_Required work:_ Please copy exactly the lines that run from the start of the entries to the line containing "right back paw: (882, 892)", inclusive.
*** Opening Records for this task ***
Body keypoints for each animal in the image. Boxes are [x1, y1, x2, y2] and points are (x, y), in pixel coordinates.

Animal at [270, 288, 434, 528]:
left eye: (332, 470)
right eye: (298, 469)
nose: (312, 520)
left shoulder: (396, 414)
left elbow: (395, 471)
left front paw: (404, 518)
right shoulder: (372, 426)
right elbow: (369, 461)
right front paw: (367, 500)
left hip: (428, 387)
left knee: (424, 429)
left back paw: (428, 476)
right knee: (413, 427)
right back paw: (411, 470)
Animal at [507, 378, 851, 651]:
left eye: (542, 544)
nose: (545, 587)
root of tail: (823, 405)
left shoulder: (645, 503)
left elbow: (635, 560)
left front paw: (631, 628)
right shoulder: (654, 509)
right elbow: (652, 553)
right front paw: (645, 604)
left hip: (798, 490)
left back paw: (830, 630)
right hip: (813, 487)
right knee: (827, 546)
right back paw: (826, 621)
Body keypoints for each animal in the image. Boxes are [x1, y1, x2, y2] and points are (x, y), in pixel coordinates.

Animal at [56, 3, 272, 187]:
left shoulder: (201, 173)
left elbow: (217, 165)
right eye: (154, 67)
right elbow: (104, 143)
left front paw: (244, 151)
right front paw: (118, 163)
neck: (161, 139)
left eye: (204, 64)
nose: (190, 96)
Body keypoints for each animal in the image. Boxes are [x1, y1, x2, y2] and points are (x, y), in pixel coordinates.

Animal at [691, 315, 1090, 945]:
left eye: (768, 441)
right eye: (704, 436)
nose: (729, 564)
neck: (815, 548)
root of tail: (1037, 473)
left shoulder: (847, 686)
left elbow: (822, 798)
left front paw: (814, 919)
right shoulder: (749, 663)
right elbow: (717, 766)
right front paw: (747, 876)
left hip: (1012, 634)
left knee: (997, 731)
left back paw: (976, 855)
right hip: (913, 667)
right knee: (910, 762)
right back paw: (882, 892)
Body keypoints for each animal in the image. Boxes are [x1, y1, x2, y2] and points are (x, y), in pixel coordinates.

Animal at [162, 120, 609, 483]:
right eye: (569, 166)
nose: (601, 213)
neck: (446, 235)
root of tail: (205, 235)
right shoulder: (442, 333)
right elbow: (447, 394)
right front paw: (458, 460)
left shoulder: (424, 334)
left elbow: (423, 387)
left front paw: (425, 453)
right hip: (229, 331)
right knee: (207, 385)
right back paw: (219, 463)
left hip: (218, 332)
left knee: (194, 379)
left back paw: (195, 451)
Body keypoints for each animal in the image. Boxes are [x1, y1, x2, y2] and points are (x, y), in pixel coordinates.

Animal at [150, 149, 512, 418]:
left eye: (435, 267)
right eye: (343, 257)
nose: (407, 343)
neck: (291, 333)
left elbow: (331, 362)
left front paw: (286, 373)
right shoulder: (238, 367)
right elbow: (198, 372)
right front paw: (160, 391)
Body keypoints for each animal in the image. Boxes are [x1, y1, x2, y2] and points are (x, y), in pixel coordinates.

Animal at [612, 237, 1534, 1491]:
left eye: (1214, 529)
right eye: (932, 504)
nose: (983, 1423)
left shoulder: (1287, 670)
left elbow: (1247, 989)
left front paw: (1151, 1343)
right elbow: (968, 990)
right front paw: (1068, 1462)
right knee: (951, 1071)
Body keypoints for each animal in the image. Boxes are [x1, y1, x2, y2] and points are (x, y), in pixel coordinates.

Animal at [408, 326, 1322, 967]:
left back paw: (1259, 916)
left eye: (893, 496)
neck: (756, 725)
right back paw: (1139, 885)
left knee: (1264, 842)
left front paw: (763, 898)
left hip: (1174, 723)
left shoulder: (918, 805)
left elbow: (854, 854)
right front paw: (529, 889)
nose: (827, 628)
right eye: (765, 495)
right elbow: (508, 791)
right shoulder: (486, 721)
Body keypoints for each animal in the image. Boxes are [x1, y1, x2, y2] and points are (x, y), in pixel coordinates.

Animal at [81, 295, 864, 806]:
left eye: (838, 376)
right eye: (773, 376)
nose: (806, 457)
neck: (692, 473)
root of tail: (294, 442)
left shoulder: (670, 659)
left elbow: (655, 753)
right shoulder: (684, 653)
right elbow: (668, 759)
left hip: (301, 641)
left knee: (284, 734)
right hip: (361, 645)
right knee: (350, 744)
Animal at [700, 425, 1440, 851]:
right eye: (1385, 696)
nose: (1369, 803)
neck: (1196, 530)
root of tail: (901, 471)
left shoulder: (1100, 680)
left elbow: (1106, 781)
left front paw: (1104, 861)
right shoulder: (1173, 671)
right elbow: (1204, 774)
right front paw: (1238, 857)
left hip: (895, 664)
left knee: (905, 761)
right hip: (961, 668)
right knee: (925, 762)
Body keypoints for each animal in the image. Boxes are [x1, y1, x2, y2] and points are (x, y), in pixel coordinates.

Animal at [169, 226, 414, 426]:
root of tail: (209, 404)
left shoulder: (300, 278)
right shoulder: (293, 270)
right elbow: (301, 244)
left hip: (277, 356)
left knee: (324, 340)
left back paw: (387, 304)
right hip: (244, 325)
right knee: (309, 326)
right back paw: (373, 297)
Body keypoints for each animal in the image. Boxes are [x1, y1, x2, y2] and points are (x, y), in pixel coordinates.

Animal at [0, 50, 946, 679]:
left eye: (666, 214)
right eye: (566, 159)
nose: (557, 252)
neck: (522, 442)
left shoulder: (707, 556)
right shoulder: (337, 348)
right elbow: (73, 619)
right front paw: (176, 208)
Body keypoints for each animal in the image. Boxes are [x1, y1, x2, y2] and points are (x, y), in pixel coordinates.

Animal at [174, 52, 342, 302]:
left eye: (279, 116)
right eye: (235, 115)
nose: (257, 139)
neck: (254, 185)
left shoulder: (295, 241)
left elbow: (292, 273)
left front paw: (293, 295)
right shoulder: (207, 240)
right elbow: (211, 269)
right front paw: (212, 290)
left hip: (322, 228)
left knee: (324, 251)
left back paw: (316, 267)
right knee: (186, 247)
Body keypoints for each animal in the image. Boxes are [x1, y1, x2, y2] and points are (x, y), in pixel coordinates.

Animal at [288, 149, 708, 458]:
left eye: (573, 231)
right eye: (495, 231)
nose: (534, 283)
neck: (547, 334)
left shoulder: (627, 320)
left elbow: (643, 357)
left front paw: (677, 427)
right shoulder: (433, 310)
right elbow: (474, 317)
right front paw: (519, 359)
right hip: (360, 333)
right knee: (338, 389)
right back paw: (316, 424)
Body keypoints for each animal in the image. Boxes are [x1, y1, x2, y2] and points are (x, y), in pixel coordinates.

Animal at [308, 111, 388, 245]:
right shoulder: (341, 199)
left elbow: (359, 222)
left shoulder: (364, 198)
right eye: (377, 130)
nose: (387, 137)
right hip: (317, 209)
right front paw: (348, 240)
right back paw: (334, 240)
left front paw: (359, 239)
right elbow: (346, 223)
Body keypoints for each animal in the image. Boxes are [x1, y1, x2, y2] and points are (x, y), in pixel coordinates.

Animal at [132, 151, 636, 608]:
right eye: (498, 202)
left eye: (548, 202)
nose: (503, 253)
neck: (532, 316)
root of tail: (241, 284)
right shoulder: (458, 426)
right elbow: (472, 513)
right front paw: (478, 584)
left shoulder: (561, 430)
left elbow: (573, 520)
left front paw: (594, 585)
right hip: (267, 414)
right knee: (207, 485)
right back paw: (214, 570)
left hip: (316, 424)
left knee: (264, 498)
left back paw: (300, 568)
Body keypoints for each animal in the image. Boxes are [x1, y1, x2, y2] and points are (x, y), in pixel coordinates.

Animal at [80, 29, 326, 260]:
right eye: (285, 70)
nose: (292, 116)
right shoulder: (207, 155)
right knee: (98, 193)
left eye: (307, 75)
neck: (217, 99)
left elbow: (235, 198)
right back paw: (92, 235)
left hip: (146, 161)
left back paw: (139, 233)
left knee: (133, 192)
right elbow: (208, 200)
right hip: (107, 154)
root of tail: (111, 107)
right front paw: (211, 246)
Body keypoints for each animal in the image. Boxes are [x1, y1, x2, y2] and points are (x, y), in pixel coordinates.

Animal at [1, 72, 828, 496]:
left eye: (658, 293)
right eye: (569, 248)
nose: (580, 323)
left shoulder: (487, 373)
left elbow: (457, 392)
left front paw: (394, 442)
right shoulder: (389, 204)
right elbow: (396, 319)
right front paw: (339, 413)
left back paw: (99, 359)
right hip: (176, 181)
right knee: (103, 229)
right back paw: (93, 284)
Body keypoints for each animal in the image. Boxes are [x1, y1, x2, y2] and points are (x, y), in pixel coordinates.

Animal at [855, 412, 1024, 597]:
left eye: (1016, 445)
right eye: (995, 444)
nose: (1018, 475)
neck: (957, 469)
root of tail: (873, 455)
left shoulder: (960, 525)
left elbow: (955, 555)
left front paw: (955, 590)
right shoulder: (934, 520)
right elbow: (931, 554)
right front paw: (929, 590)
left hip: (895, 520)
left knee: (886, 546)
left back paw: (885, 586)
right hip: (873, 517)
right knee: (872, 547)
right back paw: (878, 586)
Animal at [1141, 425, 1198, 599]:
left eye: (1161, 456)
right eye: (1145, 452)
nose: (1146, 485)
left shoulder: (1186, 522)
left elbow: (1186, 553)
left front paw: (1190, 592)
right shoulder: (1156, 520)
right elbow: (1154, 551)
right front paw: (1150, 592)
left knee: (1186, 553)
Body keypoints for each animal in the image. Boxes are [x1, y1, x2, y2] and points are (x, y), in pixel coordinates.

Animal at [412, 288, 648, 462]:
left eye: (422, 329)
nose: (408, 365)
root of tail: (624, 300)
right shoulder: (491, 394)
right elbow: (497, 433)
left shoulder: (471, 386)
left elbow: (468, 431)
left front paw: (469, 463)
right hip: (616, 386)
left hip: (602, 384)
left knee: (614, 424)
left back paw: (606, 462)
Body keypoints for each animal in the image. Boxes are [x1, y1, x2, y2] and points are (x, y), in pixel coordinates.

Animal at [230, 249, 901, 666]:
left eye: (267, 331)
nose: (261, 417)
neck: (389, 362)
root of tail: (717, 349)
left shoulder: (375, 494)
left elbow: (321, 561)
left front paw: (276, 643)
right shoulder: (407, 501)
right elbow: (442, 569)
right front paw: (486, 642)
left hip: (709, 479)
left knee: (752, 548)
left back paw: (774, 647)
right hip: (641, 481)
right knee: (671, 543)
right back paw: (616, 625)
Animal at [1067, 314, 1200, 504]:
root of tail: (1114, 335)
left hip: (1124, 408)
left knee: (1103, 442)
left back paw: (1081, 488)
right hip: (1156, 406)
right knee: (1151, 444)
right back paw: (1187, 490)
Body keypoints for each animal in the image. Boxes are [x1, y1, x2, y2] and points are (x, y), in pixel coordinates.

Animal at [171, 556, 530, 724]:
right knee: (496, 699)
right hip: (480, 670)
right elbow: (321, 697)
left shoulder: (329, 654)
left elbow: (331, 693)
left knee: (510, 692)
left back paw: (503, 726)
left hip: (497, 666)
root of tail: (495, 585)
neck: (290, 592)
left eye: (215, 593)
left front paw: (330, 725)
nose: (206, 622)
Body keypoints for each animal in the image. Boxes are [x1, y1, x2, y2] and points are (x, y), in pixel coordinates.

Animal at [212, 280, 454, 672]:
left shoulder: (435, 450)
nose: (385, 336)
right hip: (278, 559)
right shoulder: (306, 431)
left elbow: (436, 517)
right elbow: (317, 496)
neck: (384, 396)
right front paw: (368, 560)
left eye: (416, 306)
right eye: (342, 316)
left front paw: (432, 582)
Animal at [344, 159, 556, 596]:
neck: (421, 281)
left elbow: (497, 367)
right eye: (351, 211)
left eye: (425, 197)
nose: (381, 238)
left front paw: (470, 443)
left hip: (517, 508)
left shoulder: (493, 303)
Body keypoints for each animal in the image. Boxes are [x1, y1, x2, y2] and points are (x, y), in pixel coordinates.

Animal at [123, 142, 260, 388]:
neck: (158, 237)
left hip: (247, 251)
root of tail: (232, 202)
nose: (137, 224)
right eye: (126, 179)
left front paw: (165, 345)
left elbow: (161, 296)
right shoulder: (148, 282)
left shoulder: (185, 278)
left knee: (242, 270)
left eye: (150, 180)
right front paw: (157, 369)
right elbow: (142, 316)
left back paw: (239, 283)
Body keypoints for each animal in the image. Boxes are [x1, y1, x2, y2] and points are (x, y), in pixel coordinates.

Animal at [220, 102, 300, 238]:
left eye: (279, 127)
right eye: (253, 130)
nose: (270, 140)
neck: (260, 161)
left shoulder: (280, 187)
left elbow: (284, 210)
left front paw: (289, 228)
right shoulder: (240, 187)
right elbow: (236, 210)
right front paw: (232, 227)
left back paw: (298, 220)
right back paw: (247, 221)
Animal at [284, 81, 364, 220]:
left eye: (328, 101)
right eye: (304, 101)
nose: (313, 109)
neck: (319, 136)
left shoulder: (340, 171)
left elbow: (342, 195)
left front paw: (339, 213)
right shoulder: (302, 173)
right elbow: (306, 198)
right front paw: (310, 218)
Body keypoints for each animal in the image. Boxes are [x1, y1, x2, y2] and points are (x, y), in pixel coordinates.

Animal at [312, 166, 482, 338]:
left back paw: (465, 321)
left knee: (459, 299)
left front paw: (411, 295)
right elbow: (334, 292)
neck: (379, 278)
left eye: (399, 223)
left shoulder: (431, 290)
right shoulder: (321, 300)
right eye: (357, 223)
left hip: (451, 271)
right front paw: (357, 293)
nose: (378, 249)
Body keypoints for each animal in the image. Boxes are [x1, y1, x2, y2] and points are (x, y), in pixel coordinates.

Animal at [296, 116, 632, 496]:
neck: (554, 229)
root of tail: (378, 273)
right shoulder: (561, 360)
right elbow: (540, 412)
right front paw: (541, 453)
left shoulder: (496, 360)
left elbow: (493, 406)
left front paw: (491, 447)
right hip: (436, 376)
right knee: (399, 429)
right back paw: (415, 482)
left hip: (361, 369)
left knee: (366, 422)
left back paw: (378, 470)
*** Closing Records for this task ***
_Problem solution:_
Body keypoints for each animal in the image. Boxes are [x1, y1, x2, y2] and points are (x, y), in pixel coordinates.

Animal at [270, 288, 434, 528]:
left eye: (332, 470)
right eye: (298, 469)
nose: (312, 520)
left shoulder: (396, 414)
left elbow: (395, 471)
left front paw: (404, 518)
right shoulder: (372, 426)
right elbow: (369, 461)
right front paw: (367, 500)
left hip: (428, 387)
left knee: (424, 429)
left back paw: (428, 476)
right knee: (413, 427)
right back paw: (411, 470)
Animal at [507, 378, 851, 651]:
left eye: (542, 544)
nose: (545, 587)
root of tail: (823, 405)
left shoulder: (645, 503)
left elbow: (635, 560)
left front paw: (631, 628)
right shoulder: (654, 509)
right elbow: (652, 553)
right front paw: (645, 604)
left hip: (798, 490)
left back paw: (830, 630)
right hip: (813, 487)
right knee: (827, 546)
right back paw: (826, 621)
Body keypoints for each animal in the image. Boxes are [x1, y1, x2, y2] and points are (x, y), in pixel coordinates.

Animal at [56, 3, 272, 187]:
left shoulder: (201, 173)
left elbow: (217, 165)
right eye: (154, 67)
right elbow: (104, 143)
left front paw: (244, 151)
right front paw: (118, 163)
neck: (161, 139)
left eye: (204, 64)
nose: (190, 96)
Body keypoints for each animal in the image. Boxes are [x1, y1, x2, y2] and points are (x, y), in pixel coordinates.

Animal at [691, 315, 1090, 945]:
left eye: (768, 441)
right eye: (704, 436)
nose: (729, 564)
neck: (815, 548)
root of tail: (1037, 473)
left shoulder: (847, 686)
left elbow: (822, 798)
left front paw: (814, 919)
right shoulder: (749, 663)
right elbow: (717, 766)
right front paw: (747, 876)
left hip: (1012, 634)
left knee: (997, 731)
left back paw: (976, 855)
right hip: (913, 667)
right knee: (910, 762)
right back paw: (882, 892)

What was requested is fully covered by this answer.